Seminerin açılış konuşmasını DAÜ İşletme ve Ekonomi Fakültesi, Siyaset Bilimi ve Uluslararası İlişkiler Bölümü ve DAÜ KPM Başkanı Prof. Dr. Ahmet Sözen yaptı.
DAÜ’den verilen bilgiye göre, DAÜ Siyaset Bilimi ve Uluslararası İlişkiler Bölümü doktora adayı Vera Liubchak konuşmasına Rus-Türk ilişkilerinin devamlı değişkenlik gösterdiğini açıklayarak başladı. Çalışmasında ABD’yi küresel hegemon, Rusya’yı bölgesel hegemon, Türkiye’yi ise alt-bölgesel hegemon olarak ele aldı.
Güç geçiş teorisine göre en önemli unsurun memnuniyet olduğunu belirten Liubchak, Türkiye ve Rusya gibi ülkelerin mevcut statükodan memnun olmadığını ve ABD’nin gücü azaldıkça, Çin gibi hegemon olmaya potansiyeli olan ülkelerle birlikte, mevcut statükoya meydan okumaya çalışacaklarını belirtti. Ardından, Türkiye ve Rusya’nın, Karadeniz ve Ortadoğu’da bölgesel bir denge oluşturabileceklerini açıkladı.

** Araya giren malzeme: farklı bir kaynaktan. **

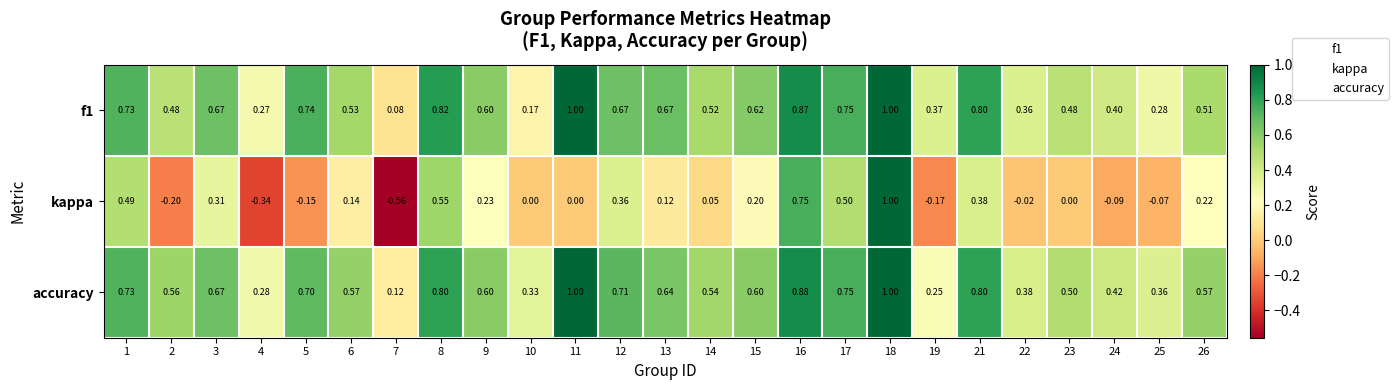

Is the value of accuracy at 24 greater than the value of f1 at 17?

No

Liubchak, Türkiye ve Rusya’nın aralarındaki çelişkili ilişkiyi açıklamak için, “matruşka hegemonyası” olarak da adlandırılan hegemonya teorisini kullandı. Ortadoğu ve Karadeniz Bölgelerinde ABD, Rusya ve Türkiye’nin bir güvenlik politikası temelinde çok düzeyli hegemonik bir yapında olduklarını ifade etti. Hem Rusya’nın hem de ABD’nin Orta Doğu ve Karadeniz bölgesinde etkisini artırmak için Türkiye’ye ihtiyacı olduğunu gösteren Liubchak, buna rağmen hem Rusya hem de Türkiye hegemonya düzeylerini artırmayı hedeflediğinde çatışma potansiyelinin arttığını söyledi.

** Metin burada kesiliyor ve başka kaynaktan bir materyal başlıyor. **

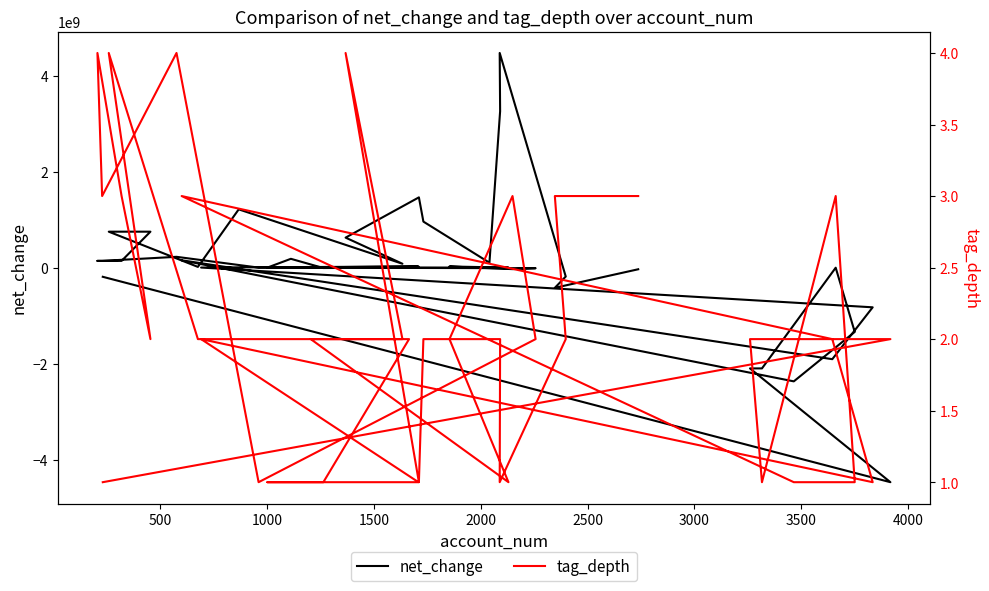

Which series has the widest spread of values?

net_change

Son olarak Liubchak, Rusya ile Batı arasındaki çatışma arttıkça Rusya’nın Türkiye’ye daha bağımlı hale geldiğini ve Türkiye’nin bölgesel hegemonya fırsatlarının arttığını ileri sürdü.
Seminerin sonunda, Vera Liubchak, öğrencilerden gelen soruları yanıtladı ve Rus-Türk ilişkilerinin ileride nasıl şekillenebileceğinden bahsetti.